# タイヤの損傷

フラットスポット

長期間の駐車や保管によるフラットスポット


クルマを数日、数週間、時には数カ月と長い間駐車したまま放置しておくことは珍しくありません。ドライバーは、その後運転すると、走り始めた時に乗り心地がわずかに違うことや振動が出ていることに気づくかもしれません。しかし数キロも走れば振動も消えて、気にならなくなります。

この現象はフラットスポットと呼ばれます。タイヤのトレッド面に平らに変形した部分ができている状態です。クルマの荷重がかかった状態のまま長時間静止していると、タイヤの地面と接触していた部分が平らになってしまうことがあります。しかし心配する必要はありません。フラットスポットができる原因や予防法について、これからもう少し詳しく説明します。

Low angle side view of car driving fast at sunset with motion speed effect .

タイヤの転がりからフラットスポットまで

クルマが走行しているとき、タイヤは1km当たり約480回も高速回転し、負荷がかかった状態になります。この絶え間ない運動が熱を発生させてタイヤのゴムをしなやかにする、これがタイヤの標準的な動きです。

しかし、走行をやめて駐車すると、タイヤが冷えるにつれて、地面とタイヤの接地面がわずかに平らになることがあります。特に、外気温が大きく変化した時、気温の低い場所で一晩駐車した時、長期間駐車したままクルマを動かしていない時などに起こりやすい現象です。またタイヤの空気圧不足や過積載もフラットスポットの原因になります。
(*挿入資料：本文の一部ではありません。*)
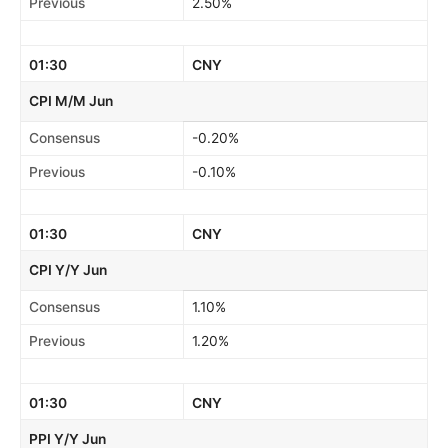
Previous
2.50%
01:30
CNY
CPI M/M Jun
Consensus
-0.20%
Previous
-0.10%
01:30
CNY
CPI Y/Y Jun
Consensus
1.10%
Previous
1.20%
01:30
CNY
PPI Y/Y Jun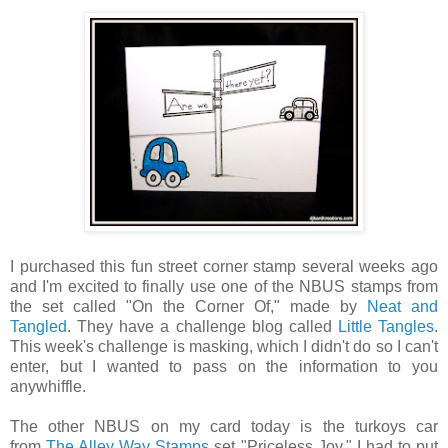
I purchased this fun street corner stamp several weeks ago
and I'm excited to finally use one of the NBUS stamps from
the set called "On the Corner Of," made by
Neat and
Tangled
. They have a challenge blog called
Little Tangles
.
This week's challenge is masking, which I didn't do so I can't
enter, but I wanted to pass on the information to you
anywhiffle.
The other NBUS on my card today is the turkoys car
from
The Alley Way Stamps
set "Priceless Joy." I had to put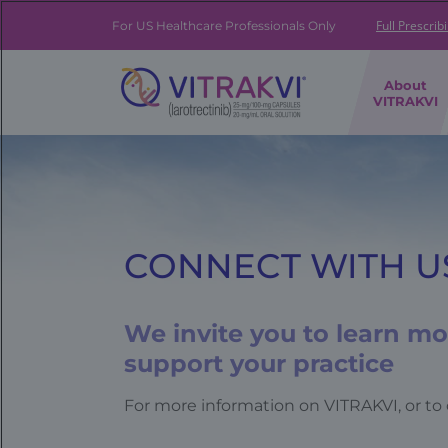
Skip
to
Full Prescrib
For US Healthcare Professionals Only
main
content
FE
About
|
VITRAKVI
Brand
Navigation
Banner
CONNECT WITH U
We invite you to learn m
support your practice
For more information on VITRAKVI, or to 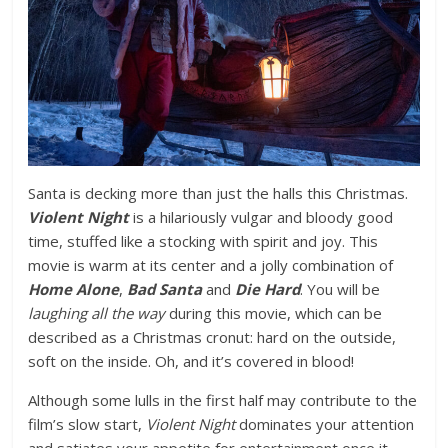
Santa is decking more than just the halls this Christmas.
Violent Night
is a hilariously vulgar and bloody good
time, stuffed like a stocking with spirit and joy. This
movie is warm at its center and a jolly combination of
Home Alone
,
Bad Santa
and
Die Hard
. You will be
laughing all the way
during this movie, which can be
described as a Christmas cronut: hard on the outside,
soft on the inside. Oh, and it’s covered in blood!
Although some lulls in the first half may contribute to the
film’s slow start,
Violent Night
dominates your attention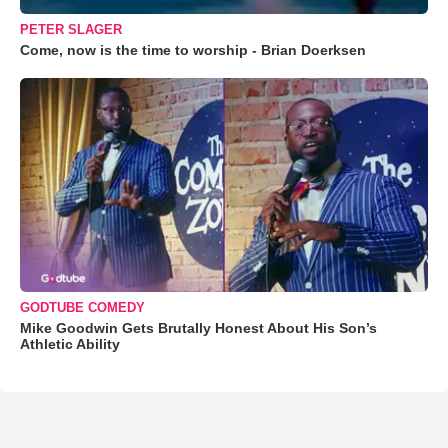
PETER SLAGER
Come, now is the time to worship - Brian Doerksen
GODTUBE COMEDY
Mike Goodwin Gets Brutally Honest About His Son’s
Athletic Ability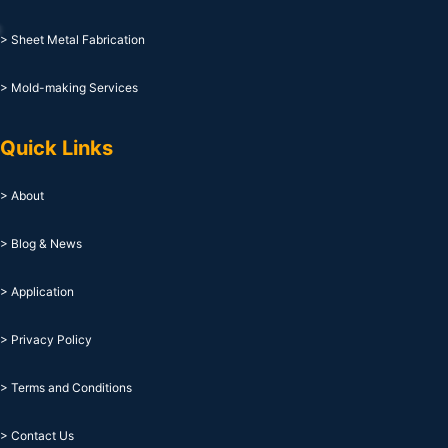
> Sheet Metal Fabrication
> Mold-making Services
Quick Links
> About
> Blog & News
> Application
> Privacy Policy
> Terms and Conditions
> Contact Us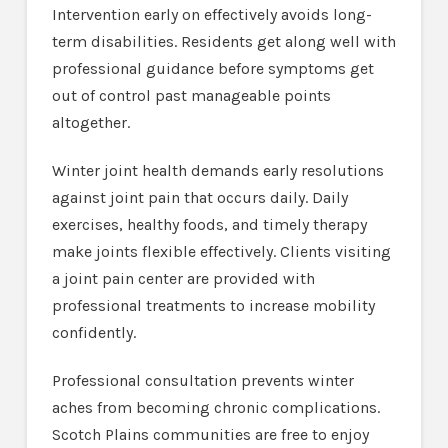
Intervention early on effectively avoids long-
term disabilities. Residents get along well with
professional guidance before symptoms get
out of control past manageable points
altogether.
Winter joint health demands early resolutions
against joint pain that occurs daily. Daily
exercises, healthy foods, and timely therapy
make joints flexible effectively. Clients visiting
a joint pain center are provided with
professional treatments to increase mobility
confidently.
Professional consultation prevents winter
aches from becoming chronic complications.
Scotch Plains communities are free to enjoy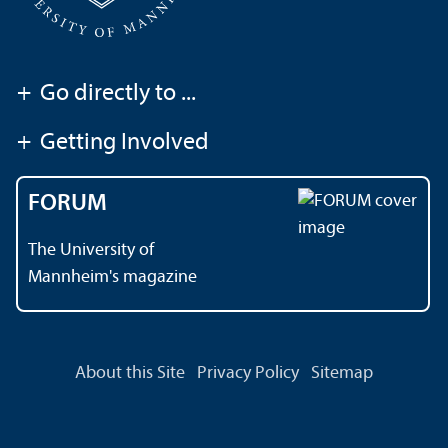
+
Go directly to ...
+
Getting Involved
FORUM
The University of
Mannheim's magazine
About this Site
Privacy Policy
Sitemap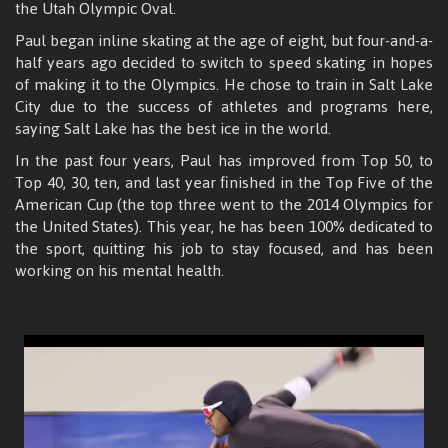
the Utah Olympic Oval.
Paul began inline skating at the age of eight, but four-and-a-
half years ago decided to switch to speed skating in hopes
of making it to the Olympics. He chose to train in Salt Lake
City due to the success of athletes and programs here,
saying Salt Lake has the best ice in the world.
In the past four years, Paul has improved from Top 50, to
Top 40, 30, ten, and last year finished in the Top Five of the
American Cup (the top three went to the 2014 Olympics for
the United States). This year, he has been 100% dedicated to
the sport, quitting his job to stay focused, and has been
working on his mental health.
フラットスポットには、一時的なものと半永久的なものの2種類があります。タイヤのサイズ、荷重、内部構造、さらに周囲温度、クルマを動かしていない期間などの要因によって、フラットスポットの深刻さは異なります。

一時的なフラットスポットと半永久的なフラットスポット

ほとんどの場合、フラットスポットは一時的なものです。例えば、休暇中に数日または数週間、空港に駐車したままにしていた後に運転すると最初の数キロはわずかな振動を感じることがあります。しかし、タイヤが実用温度に達して正常な形状に戻ればフラットスポットは消失します。

半永久的なフラットスポットができるのは、クルマに荷重がかかった状態で1ヶ月以上駐車していた場合です。典型的な例としては、冬期にクルマを使用せず駐車場にとめたままになっている場合や、海外へクルマを輸送するため船の中で数か月動かされずにいる状態などです。また、高温の中、タイヤの空気圧が低い状態で長時間放置すると、通常の走行では改善されない、より深刻なフラットスポットができてしまうことがあります。

使用中のタイヤに半永久的なフラットスポットができたと思われる場合は、すぐに、お近くのタイヤ専門店や整備工場にご相談ください。

Inflate tire

一時的なフラットスポットを防ぐ対策

タイヤの空気圧を適正に保つことは、フラットスポットができにくくするために効果的です。

タイヤの空気圧が低いとフラットスポットができやすいので、空気圧が低い時や過積載の時は運転をしない方がよいと言われています。

重い荷物を積んで高速で長距離を移動する場合は、カーメーカーが推奨する値よりもタイヤ空気圧を高く設定する必要があります。

タイヤの空気圧を+20kPa上げると、タイヤの走行温度が下がります。その結果、フラットスポットができにくくなります。

同様に、クルマを長時間駐車する場合も、駐車する前にタイヤの空気圧を+20kPa程度上げておくことで、フラットスポットができにくくなります。

ただしいずれの場合も、空気圧は推奨される冷間空気圧の上限を超えないようにすることが重要です。